Records below:

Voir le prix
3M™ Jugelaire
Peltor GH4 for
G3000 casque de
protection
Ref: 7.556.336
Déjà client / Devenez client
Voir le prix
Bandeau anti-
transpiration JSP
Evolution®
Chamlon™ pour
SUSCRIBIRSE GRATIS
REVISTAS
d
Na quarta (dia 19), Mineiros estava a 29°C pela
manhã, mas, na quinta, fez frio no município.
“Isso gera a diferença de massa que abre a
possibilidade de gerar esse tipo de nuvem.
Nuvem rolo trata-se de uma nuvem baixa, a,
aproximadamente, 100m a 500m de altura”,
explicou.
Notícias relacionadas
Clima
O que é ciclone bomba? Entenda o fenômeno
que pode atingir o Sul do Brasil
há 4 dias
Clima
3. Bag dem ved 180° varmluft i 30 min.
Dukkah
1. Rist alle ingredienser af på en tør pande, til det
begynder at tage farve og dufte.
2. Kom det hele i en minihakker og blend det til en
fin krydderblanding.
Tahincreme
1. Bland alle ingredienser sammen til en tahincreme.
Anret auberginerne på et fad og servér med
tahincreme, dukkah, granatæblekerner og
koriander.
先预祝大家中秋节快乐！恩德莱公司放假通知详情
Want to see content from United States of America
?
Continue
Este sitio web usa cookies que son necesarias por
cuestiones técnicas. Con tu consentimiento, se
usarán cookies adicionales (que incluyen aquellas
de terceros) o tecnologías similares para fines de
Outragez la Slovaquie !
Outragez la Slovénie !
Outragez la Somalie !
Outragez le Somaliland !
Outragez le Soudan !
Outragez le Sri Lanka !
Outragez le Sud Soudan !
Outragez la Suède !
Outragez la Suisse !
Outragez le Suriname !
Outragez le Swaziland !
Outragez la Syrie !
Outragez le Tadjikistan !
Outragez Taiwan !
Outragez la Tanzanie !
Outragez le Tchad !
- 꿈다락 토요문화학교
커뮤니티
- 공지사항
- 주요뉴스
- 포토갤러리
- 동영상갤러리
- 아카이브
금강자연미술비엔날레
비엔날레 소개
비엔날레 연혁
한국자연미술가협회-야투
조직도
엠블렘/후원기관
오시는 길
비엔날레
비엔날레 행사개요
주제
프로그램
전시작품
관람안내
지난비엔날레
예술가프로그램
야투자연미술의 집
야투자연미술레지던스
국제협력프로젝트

End of Records.

__Assignment__
Report all lines of the data that include the word "cookies".

__Answer to this exercise__
Este sitio web usa cookies que son necesarias por
usarán cookies adicionales (que incluyen aquellas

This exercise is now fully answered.